Die neue schwarz-rote Koalition unter Friedrich Merz verspricht eine deutliche Entlastung beim Strompreis. Mindestens fünf Cent pro Kilowattstunde sollen Verbraucher weniger zahlen – ein Vorhaben, das schnell wirken und vor allem Familien und kleinere Betriebe spürbar entlasten soll. Doch eine Analyse des Instituts der deutschen Wirtschaft (IW) zeigt: Die Kosten dieser Maßnahme sind enorm – und treffen den Bundeshaushalt in Milliardenhöhe (nzz: 24.05.25).
Entlastung auf Kosten öffentlicher Kassen
Geplant ist, die Stromsteuer auf das EU-Minimum zu senken, drei Umlagen abzuschaffen und die Netzentgelte zu bezuschussen. Für einen Vier-Personen-Haushalt mit einem Jahresverbrauch von 4000 Kilowattstunden bedeutet das laut IW rund 220 Euro weniger auf der Stromrechnung. Auch kleinere Unternehmen könnten um bis zu fünf Cent pro Kilowattstunde entlastet werden.

Doch diese Erleichterung bezahlt der Staat. Die IW-Ökonomen rechnen mit jährlichen Mehrkosten von über 21 Milliarden Euro – finanziert aus dem Bundeshaushalt. Zwar wurden bislang keine Steuererhöhungen beschlossen, doch der finanzielle Spielraum des Staates schrumpft massiv. Künftige Haushaltsdebatten könnten die Konsequenzen dieser Entlastung spürbar machen – durch Einschnitte bei anderen Ausgaben oder neue Finanzierungsmodelle.

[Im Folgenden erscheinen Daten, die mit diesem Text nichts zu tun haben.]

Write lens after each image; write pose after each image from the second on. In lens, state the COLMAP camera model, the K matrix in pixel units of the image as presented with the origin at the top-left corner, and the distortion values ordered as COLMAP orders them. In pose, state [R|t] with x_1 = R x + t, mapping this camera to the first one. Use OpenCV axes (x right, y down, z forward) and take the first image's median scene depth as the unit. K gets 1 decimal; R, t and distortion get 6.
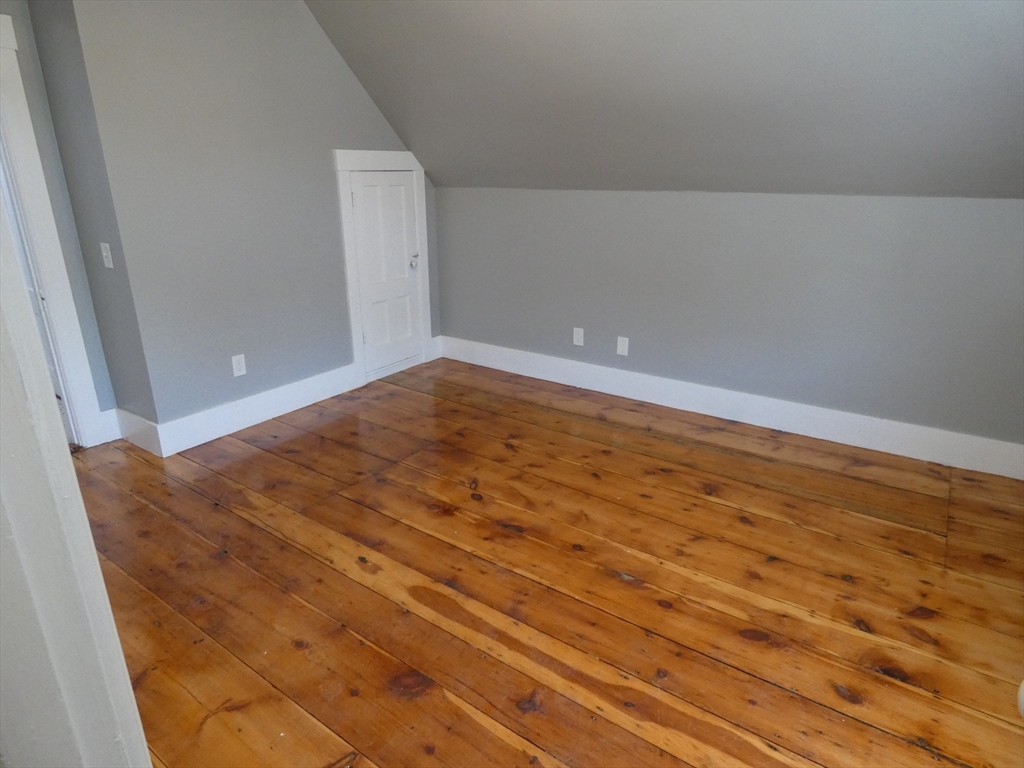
lens RADIAL K [[620.0, 0, 512.0], [0, 620.0, 384.0], [0, 0, 1]] dist [0.029507, 0.000509]
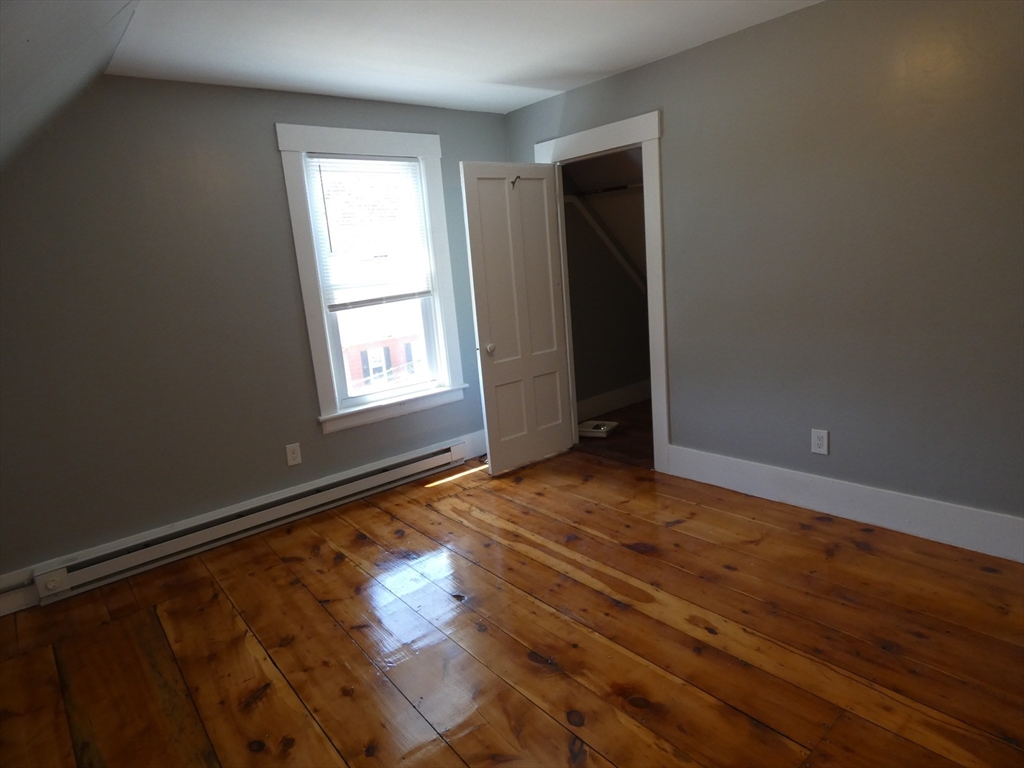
lens RADIAL K [[613.8, 0, 512.0], [0, 613.8, 384.0], [0, 0, 1]] dist [0.003194, 0.000420]
pose [[-0.961914, 0.029777, 0.271725, -0.176001], [0.168143, 0.848198, 0.502283, -0.445930], [-0.215520, 0.528842, -0.820900, 1.334760]]
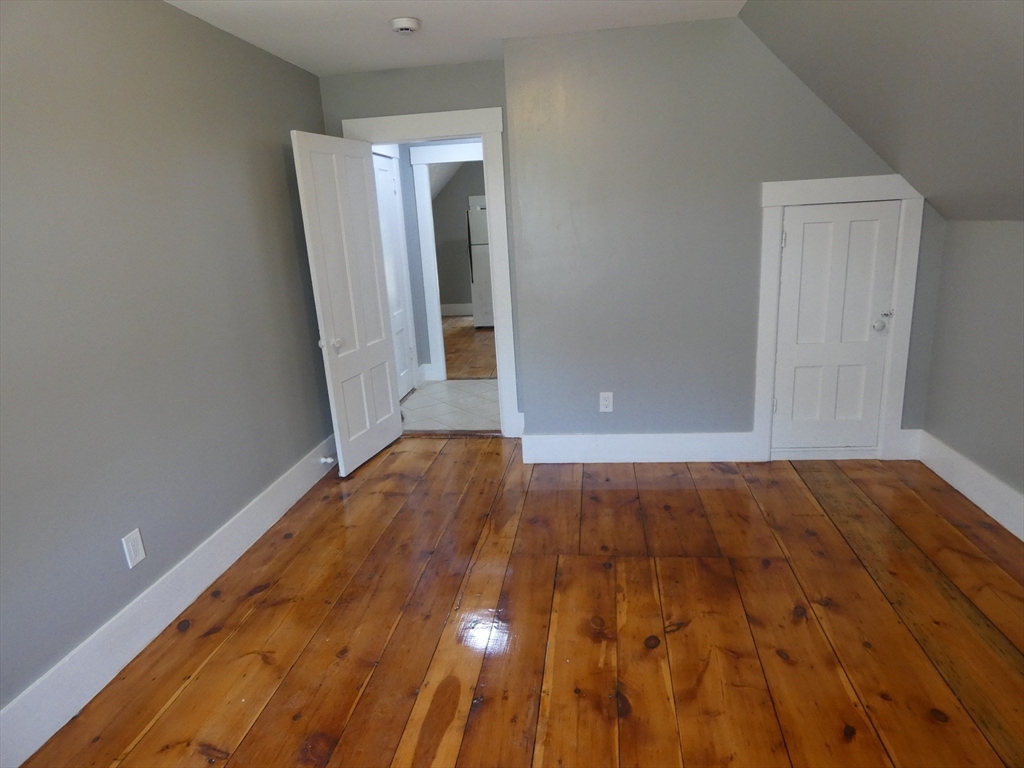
lens RADIAL K [[613.8, 0, 512.0], [0, 613.8, 384.0], [0, 0, 1]] dist [0.003194, 0.000420]
pose [[0.461021, 0.201495, -0.864210, 0.430585], [-0.236097, 0.966629, 0.099426, -0.147445], [0.855405, 0.158200, 0.493209, 0.436597]]
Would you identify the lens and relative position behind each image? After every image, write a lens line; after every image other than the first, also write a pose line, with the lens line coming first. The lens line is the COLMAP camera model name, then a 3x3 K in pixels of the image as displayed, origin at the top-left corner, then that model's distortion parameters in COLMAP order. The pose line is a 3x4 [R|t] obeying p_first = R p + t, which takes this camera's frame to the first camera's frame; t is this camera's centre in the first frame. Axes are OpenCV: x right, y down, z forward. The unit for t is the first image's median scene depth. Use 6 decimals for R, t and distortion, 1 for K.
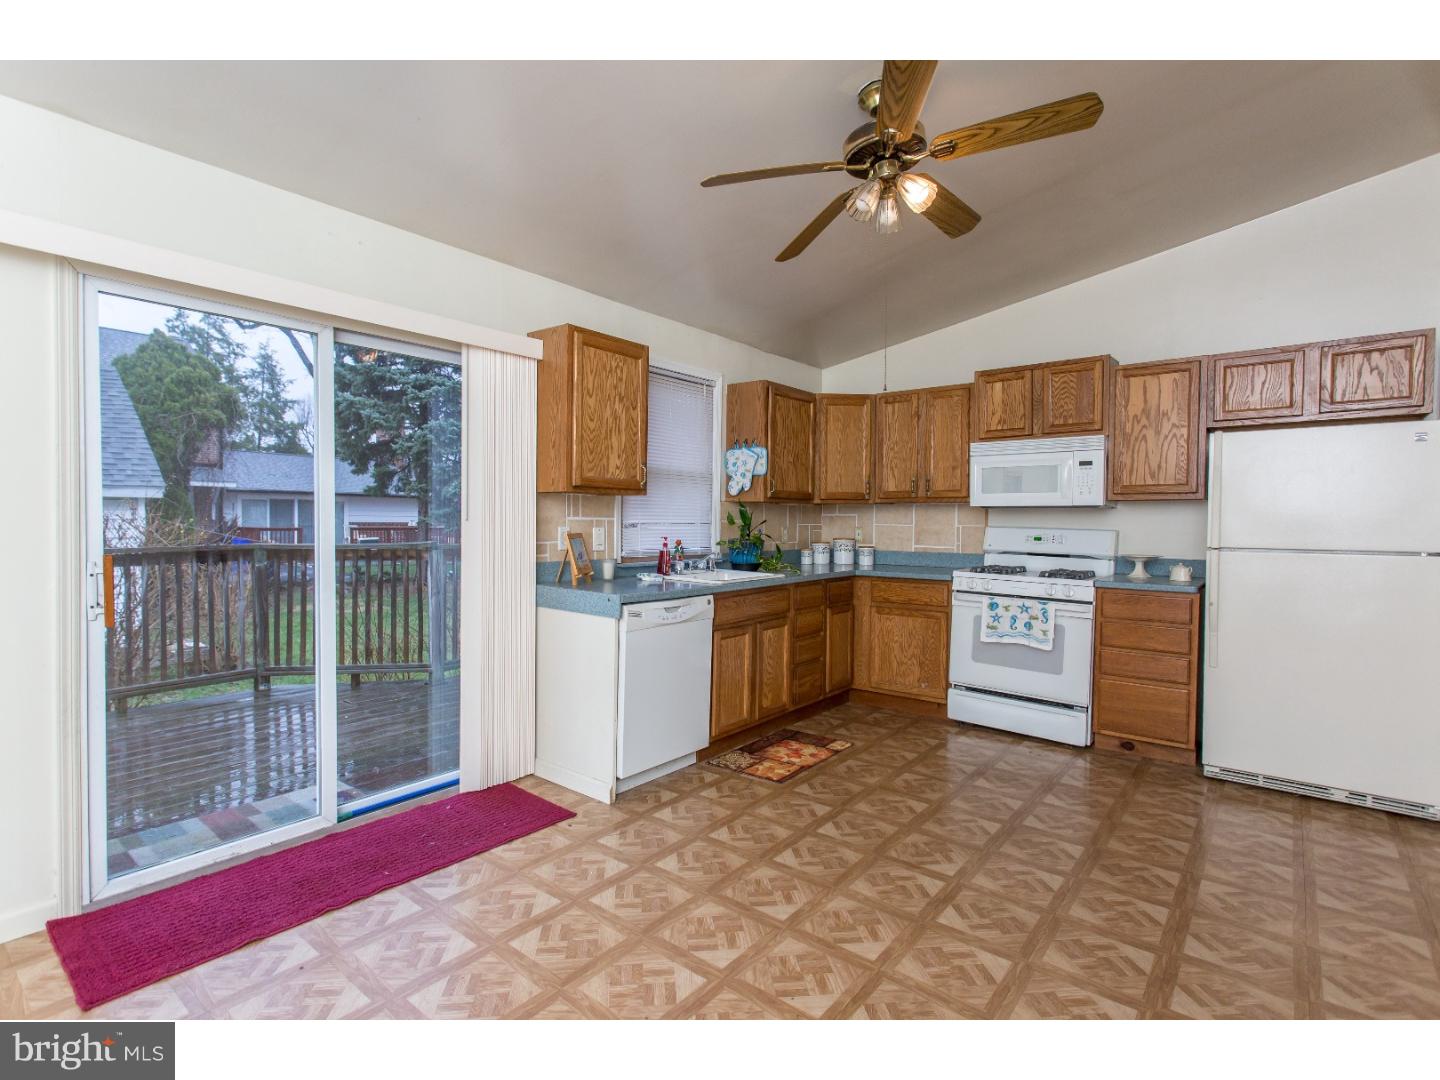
lens RADIAL K [[700.7, 0, 711.4], [0, 700.7, 536.4], [0, 0, 1]] dist [0.001511, 0.001676]
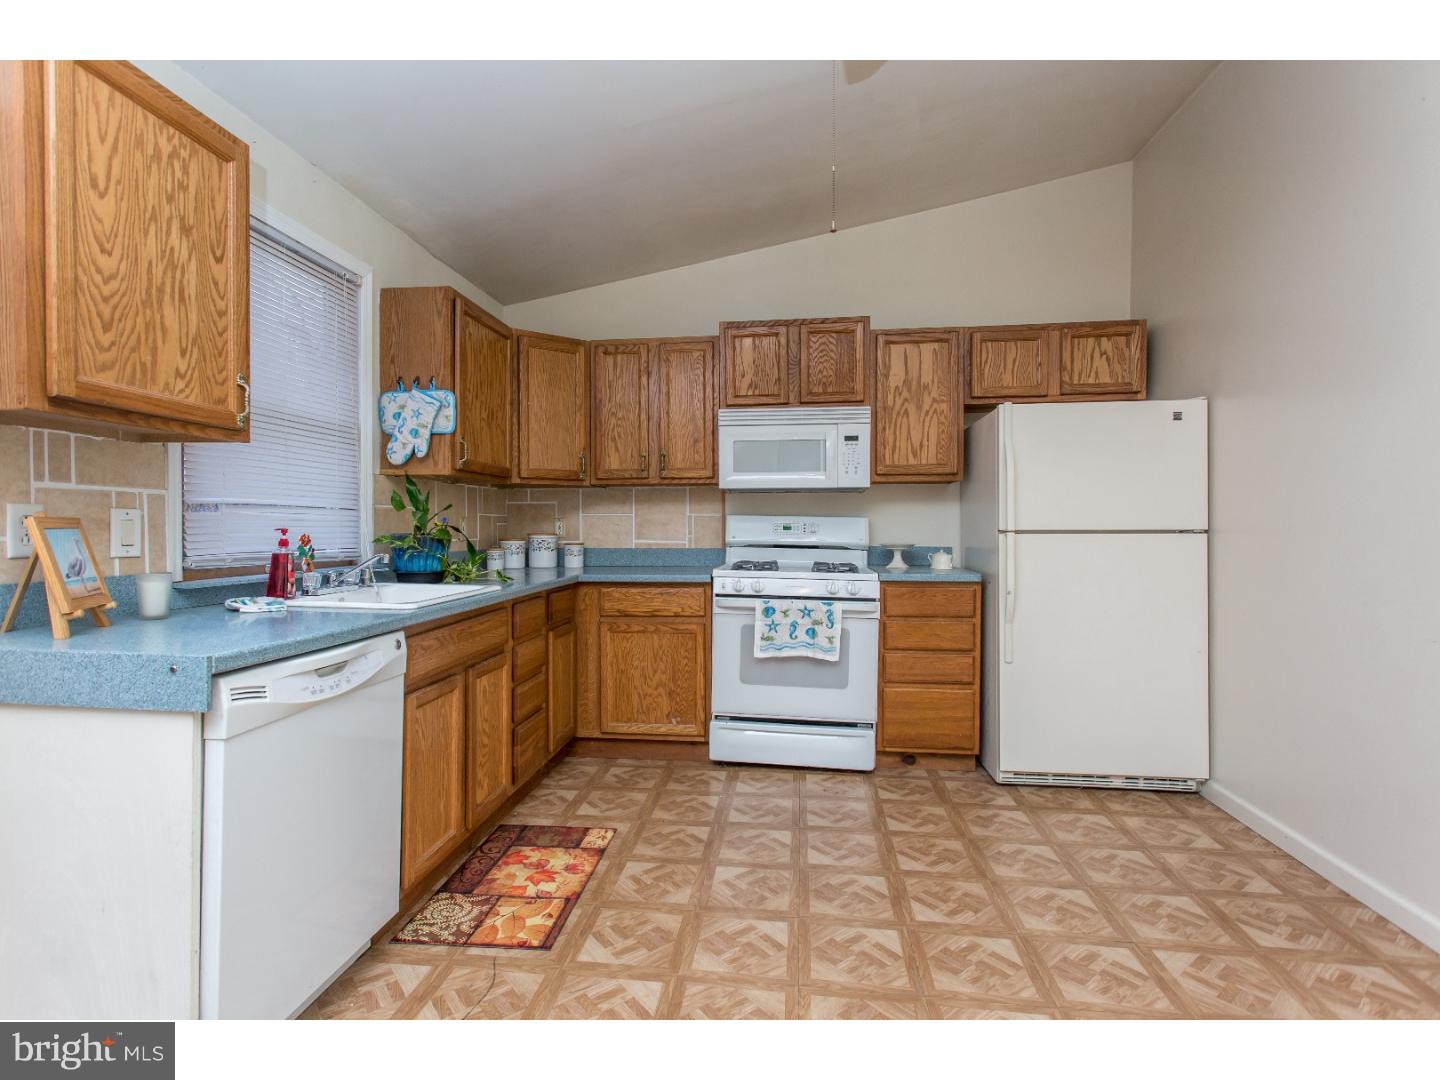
lens RADIAL K [[700.7, 0, 711.4], [0, 700.7, 536.4], [0, 0, 1]] dist [0.001511, 0.001676]
pose [[0.849358, -0.016729, 0.527551, -0.071803], [0.020494, 0.999789, -0.001292, 0.014501], [-0.527418, 0.011909, 0.849522, 0.369694]]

Entlastung jetzt – Finanzierung unklar
Die Stromrechnung sinkt, doch die tatsächlichen Kosten verschwinden nicht. Sie verlagern sich – weg vom Verbraucher, hin zum Staat. Diese Umverteilung trifft alle Steuerzahler, auch jene mit geringem Stromverbrauch. Das sozialpolitische Signal wirkt dadurch zwiespältig: Wer wenig verbraucht, spart kaum – trägt aber die vollen Staatskosten mit.
Der Eindruck einer kurzfristigen Entlastung entsteht, während die langfristige Finanzierung ungeklärt bleibt. Noch ist unklar, wie der Haushalt diese Zusatzbelastung dauerhaft tragen soll. Die Regierung greift zu einem einfachen Mechanismus: Entlastung auf dem Papier, mit unklaren Folgen für die öffentliche Hand.
Industrie erneut im Vorteil
Für die stromintensive Industrie gelten weiterhin Ausnahmen. Laut Energieökonom Thilo Schaefer lassen sich diese Unternehmen „nur sehr begrenzt weiter entlasten“. Deshalb plant die Koalition zusätzliche Hilfen – etwa einen speziellen Industriestrompreis und eine ausgeweitete Strompreiskompensation.
Auch diese Maßnahmen werden voraussichtlich aus dem Bundeshaushalt finanziert. Die Belastung wächst weiter, während die Verteilung der Kosten unausgewogen bleibt. Private Haushalte tragen nicht nur die eigenen Entlastungen mit, sondern finanzieren auch Industrievergünstigungen mit – obwohl sie selbst vergleichsweise wenig davon haben.
Fehlende Strukturreformen verschärfen das Problem
Die IW-Analyse kritisiert vor allem die fehlende langfristige Strategie. Die Maßnahmen gelten dort als „kurzfristiges Pflaster für ein größeres Problem“. Die Ursachen hoher Strompreise – etwa teure Infrastrukturen, Engpässe im Netz oder fehlende Marktanreize – bleiben unangetastet.
Das IW fordert stattdessen einen strukturellen Umbau des Stromsystems: Investitionen in erneuerbare Energien, mehr Speicherkapazitäten und günstigere Freileitungen statt teurer Erdkabel. Das würde echte Entlastung schaffen – dauerhaft und ohne Milliarden aus dem Haushalt.
Eine politische Entlastung mit offenem Preisschild
Friedrich Merz präsentiert die Strompreisreform als soziale Entlastung – doch sie bleibt ein teurer Taschenspielertrick. Die Rechnung zahlen alle, direkt über den Haushalt, indirekt möglicherweise später. Steuererhöhungen stehen aktuell zwar nicht zur Debatte, doch die Belastung für die öffentlichen Kassen ist real. Eine glaubwürdige Entlastungspolitik braucht mehr als kurzfristige Zuschüsse – sie braucht strukturelle Reformen und eine ehrliche Debatte über Kosten und Nutzen.